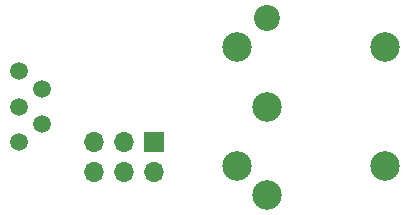
<source format=gbr>
%TF.GenerationSoftware,KiCad,Pcbnew,6.0.2+dfsg-1*%
%TF.CreationDate,2024-04-13T11:51:51+02:00*%
%TF.ProjectId,ps2_to_amiga,7073325f-746f-45f6-916d-6967612e6b69,rev?*%
%TF.SameCoordinates,Original*%
%TF.FileFunction,Soldermask,Bot*%
%TF.FilePolarity,Negative*%
%FSLAX46Y46*%
G04 Gerber Fmt 4.6, Leading zero omitted, Abs format (unit mm)*
G04 Created by KiCad (PCBNEW 6.0.2+dfsg-1) date 2024-04-13 11:51:51*
%MOMM*%
%LPD*%
G01*
G04 APERTURE LIST*
%ADD10R,1.700000X1.700000*%
%ADD11O,1.700000X1.700000*%
%ADD12C,2.200000*%
%ADD13C,2.500000*%
%ADD14C,1.500000*%
G04 APERTURE END LIST*
D10*
%TO.C,J2*%
X150500000Y-83000000D03*
D11*
X150500000Y-85540000D03*
X147960000Y-83000000D03*
X147960000Y-85540000D03*
X145420000Y-83000000D03*
X145420000Y-85540000D03*
%TD*%
D12*
%TO.C,J4*%
X160000000Y-72500000D03*
D13*
X160000000Y-80000000D03*
X160000000Y-87500000D03*
X157500000Y-75000000D03*
X157500000Y-85000000D03*
X170000000Y-85000000D03*
X170000000Y-75000000D03*
%TD*%
D14*
%TO.C,J1*%
X139000000Y-77000000D03*
X141000000Y-78500000D03*
X139000000Y-80000000D03*
X141000000Y-81500000D03*
X139000000Y-83000000D03*
%TD*%
M02*

</source>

·····

> EXERCISE BRIEF
Determine which lines above include the word "format", and report those lines in full.

> EXERCISE OUTPUT
<source format=gbr>
G04 Gerber Fmt 4.6, Leading zero omitted, Abs format (unit mm)*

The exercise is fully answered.